Based on this analysis, here's a potential phased approach to integrate AI for enhanced urban planning and public space design in your organization.

Phase 1: Data Strategy & Benchmarking (1-3 Months)

Develop a comprehensive data strategy for urban park usage, environmental metrics (microclimate), and public feedback. Establish current baselines for park engagement and user satisfaction to quantify future improvements.

Phase 2: AI-Powered Sensory & Behavioral Analytics (3-6 Months)

Implement AI tools for analyzing multi-sensory data (soundscapes, visual aesthetics, thermal comfort) and user behavior patterns. This includes integrating existing IoT sensor data and applying advanced psychological models.

Phase 3: Digital Twin Prototyping for Key Parks (6-12 Months)

Develop digital twin prototypes for selected urban parks, integrating real-time environmental data, simulated user flows, and predictive models for restorative potential.
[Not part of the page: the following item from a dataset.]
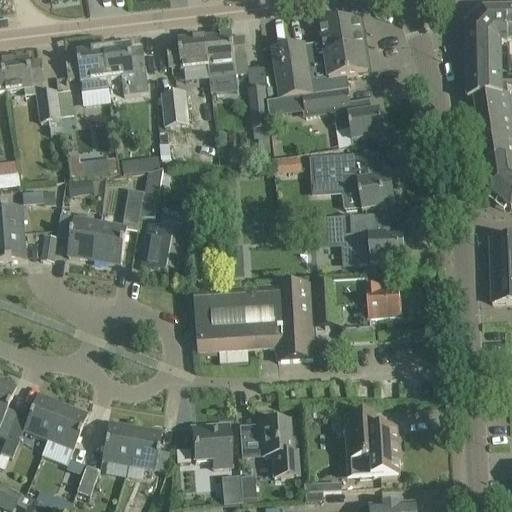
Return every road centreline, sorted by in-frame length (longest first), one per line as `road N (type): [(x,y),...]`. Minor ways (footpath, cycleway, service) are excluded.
road 1 (residential): [(0,39),(329,0)]
road 2 (tertiary): [(481,511),(460,228)]
road 3 (tertiary): [(460,228),(411,0)]
road 4 (residential): [(81,371),(121,395),(143,395),(170,371),(172,344),(151,315),(122,309),(93,327)]
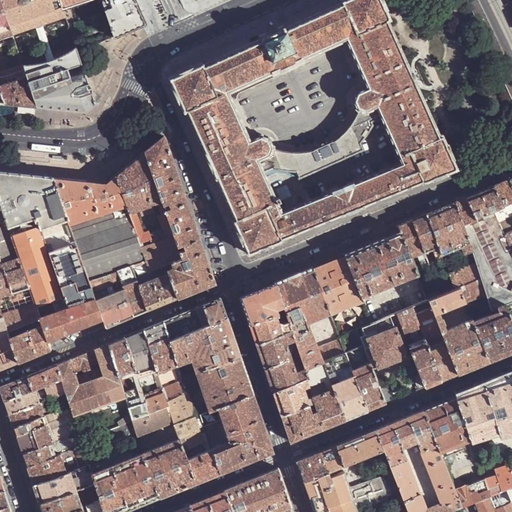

Focus on a pilot cultural-sensory garden or health-oriented space.

Phase 4: Cross-Cultural Design & Intervention Frameworks (12-18 Months)

Establish international collaboration to develop cross-cultural sensory design principles and health intervention frameworks. Validate findings with physiological monitoring (e.g., cortisol assays) and longitudinal studies.

Phase 5: Scalable Deployment & Continuous Optimization (18+ Months)

Scale digital twin solutions and AI-driven design principles across a broader network of urban parks. Implement continuous learning systems for adaptive design and ongoing optimization based on real-world impact data.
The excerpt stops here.